The recent fracas at Jawaharlal Nehru University (JNU), followed by a pitch battle on the judicial premises, is being seen by some as part of the rising intolerance pattern. Critics attribute it to the aggressive Hindu nationalist ideology of Bharatiya Janta Party (BJP) which is at odds with intellectual freedom and dissent. Noted historian Romila Thapar expounded BJP-RSS's core ideology as memorization of a narrow set of questions and answers which prohibit any doubt or deviation.
The viral images of a BJP lawmaker beating up a left activist would seem to support this assertion. Interestingly, while the fracas was unfolding in the national capital an RSS activist was brutally murdered by purported CPM activists in Kannur.
This brings me to the moot question, is violence the fief of a particular political ideology, and by extension the operationalizing political outfit? To address this question I analyze the data from India Sub National Problem Set, which has recorded information on violent conflicts in India until 2004. The recorded events include categories such as terrorist incidents, communal and ethnic riots, state organized violence etc. To narrow down on the issue of political violence, I focus on incidents where at least one political outfit was involved. This sub-sample constitutes about 14 percent of the total recorded incidents in the dataset. In what follows I discuss the emergent patterns.
Temporal and Spatial Distribution of Political Violence
Political violence in India, both in terms of incidence and magnitude, shows a downward trend over the sample period (Appendix, Figure 1). Political violence peaked in the period from 1966 to 1970, driven by the violence involving communist parties (see Figure 4).
West Bengal, Assam and Tamil Nadu were most affected by political violence over the sample period. West Bengal alone accounted for over 34 percent of all political violence related deaths in the sub-sample (Figure 2).
Which Parties are Associated with Most Violence?
Unraveling the data by political parties shows that incidents involving BJP, Congress and CPI and CPM (Communists henceforth) account for 74 percent of all deaths in the sub sample. I club the two main communist parties together as they operationalize the same political ideology.
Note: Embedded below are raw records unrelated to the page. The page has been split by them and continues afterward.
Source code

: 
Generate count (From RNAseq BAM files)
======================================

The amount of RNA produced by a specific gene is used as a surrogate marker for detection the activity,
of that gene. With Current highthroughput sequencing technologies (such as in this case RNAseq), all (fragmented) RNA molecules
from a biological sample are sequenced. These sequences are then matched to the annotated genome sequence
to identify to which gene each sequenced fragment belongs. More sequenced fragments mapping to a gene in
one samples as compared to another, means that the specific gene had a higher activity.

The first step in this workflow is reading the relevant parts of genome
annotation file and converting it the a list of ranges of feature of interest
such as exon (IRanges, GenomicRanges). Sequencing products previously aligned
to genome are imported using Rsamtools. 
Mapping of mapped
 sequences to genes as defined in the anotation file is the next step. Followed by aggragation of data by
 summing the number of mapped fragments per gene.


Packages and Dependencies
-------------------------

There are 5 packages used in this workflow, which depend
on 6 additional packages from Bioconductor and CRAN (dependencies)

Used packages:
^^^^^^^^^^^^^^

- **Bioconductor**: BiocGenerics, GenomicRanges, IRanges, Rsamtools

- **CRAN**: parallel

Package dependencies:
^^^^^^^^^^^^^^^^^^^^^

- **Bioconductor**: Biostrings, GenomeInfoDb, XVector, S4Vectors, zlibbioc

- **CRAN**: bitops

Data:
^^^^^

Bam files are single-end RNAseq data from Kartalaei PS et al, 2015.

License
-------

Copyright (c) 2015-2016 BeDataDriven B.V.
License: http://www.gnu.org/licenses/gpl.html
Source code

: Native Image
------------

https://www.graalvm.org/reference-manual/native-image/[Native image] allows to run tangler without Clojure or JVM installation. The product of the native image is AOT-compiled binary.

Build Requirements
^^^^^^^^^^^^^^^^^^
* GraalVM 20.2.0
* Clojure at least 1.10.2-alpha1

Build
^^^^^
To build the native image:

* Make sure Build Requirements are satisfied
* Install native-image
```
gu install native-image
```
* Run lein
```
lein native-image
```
While Congress was associated with most number of incidents, the Communists were associated with most number of deaths (Figure 3).
No clear trend emerges from the temporal profile of violence across the three political parties (Figure 4). Notably, while the violence associated with both Congress and the Communists peaked before 1980s, for BJP it peaked in the 90s.
Is Violence Positively Associated with Political Power?
On the basis of above observation I set up a testable hypothesis i.e. is political violence positively correlated with political power enjoyed by a party? Increasing electoral success may embolden party cadre to resort to violence against their opposition. In a more extreme scenario, the party in power may use institutional authority to systematically target and weaken its opposition. On the flip side, political violence may have a non-linear relationship with political power i.e. the likelihood of violence is maximum when the competition for political control is in balance.
To test this hypothesis I combine data on political violence with State Assembly elections data sourced from the Election Commission of India. I use state assembly vote share as a proxy for political power. If the hypothesis holds we should expect a positive correlation between a party's vote share and the political violence associated with it. I also use squares of assembly vote shares to control for plausible non-linear relationship.
The results are presented in Table 1 at the end. The correlations are statistically insignificant, except for Congress vote share which is positively correlated with violence associated with the Communists (Column 1 and 4). This may indicate to use of violence by the dominant political party, in retaliation to the improving electoral fortunes of its opposition. While these are rudimentary correlations, one can develop an empirical framework (a la Mitra and Ray, 2014) to unpack this association.
Conclusion
Three patterns emerge from an investigation of data on political violence in India. Political violence has been on a decline over the sample period. Second, West Bengal accounts for the biggest share of political violence. Finally, Congress and the Communists are associated with most political violence according to the sample.
These patterns should be seen in consonance with the caveats in the dataset. First, the data is only available till 2004. The relative share of violence associated with these parties may change if the series was updated. Second, non-treatment of certain events such as Anti Sikh riots or Gujarat riots as political violence could be questioned, as they involved active participation of certain parties' cadre.
On a concluding note, empirical literature on political violence and political power in India is scant and could be an interesting topic for future research.